▸ Task:
In the data below, which lines contain "documentclass"? List them by copying each one.

━━━━━━━━

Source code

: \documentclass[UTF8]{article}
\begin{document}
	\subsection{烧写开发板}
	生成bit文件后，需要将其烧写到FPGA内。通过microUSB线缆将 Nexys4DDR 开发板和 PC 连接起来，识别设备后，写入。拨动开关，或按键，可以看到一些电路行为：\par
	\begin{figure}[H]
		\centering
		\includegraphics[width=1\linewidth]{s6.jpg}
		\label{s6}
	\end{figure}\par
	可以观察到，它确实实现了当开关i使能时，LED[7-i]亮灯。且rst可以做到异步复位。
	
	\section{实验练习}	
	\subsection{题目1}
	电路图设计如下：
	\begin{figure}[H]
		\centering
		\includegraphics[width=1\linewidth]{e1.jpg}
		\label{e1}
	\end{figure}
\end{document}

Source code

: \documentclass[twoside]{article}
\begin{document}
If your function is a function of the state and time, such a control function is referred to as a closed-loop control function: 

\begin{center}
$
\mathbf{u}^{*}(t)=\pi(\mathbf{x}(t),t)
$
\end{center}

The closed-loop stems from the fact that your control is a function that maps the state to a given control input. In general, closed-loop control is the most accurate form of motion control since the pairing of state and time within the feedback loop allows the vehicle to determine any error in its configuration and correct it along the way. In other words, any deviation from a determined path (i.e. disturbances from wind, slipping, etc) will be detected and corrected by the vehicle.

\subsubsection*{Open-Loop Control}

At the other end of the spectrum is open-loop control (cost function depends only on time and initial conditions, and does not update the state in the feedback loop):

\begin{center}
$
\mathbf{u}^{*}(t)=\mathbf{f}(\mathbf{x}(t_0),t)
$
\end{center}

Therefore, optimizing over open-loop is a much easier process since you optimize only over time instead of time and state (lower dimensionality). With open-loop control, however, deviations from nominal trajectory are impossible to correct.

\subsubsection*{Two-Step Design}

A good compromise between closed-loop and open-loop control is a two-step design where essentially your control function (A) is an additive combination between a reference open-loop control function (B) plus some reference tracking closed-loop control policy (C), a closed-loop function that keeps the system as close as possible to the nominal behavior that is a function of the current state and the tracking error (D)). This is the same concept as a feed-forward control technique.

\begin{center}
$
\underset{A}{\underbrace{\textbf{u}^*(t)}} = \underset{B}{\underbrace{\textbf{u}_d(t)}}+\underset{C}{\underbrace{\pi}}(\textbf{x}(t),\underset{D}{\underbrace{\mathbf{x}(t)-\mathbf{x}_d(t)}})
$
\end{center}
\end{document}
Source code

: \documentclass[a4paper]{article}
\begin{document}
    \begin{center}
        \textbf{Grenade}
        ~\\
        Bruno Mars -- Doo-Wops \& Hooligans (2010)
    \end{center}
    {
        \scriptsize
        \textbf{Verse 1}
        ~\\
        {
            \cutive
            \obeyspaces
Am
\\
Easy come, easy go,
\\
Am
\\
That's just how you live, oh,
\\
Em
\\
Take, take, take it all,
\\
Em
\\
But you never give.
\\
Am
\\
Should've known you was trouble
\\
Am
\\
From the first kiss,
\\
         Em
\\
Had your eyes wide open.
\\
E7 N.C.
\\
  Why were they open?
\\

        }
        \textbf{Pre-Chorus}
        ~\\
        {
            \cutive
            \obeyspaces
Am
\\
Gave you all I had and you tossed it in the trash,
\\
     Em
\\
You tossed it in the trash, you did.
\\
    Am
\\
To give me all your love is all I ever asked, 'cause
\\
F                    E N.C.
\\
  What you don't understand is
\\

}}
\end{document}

━━━━━━━━

▸ Result of the task:
: \documentclass[UTF8]{article}
: \documentclass[twoside]{article}
: \documentclass[a4paper]{article}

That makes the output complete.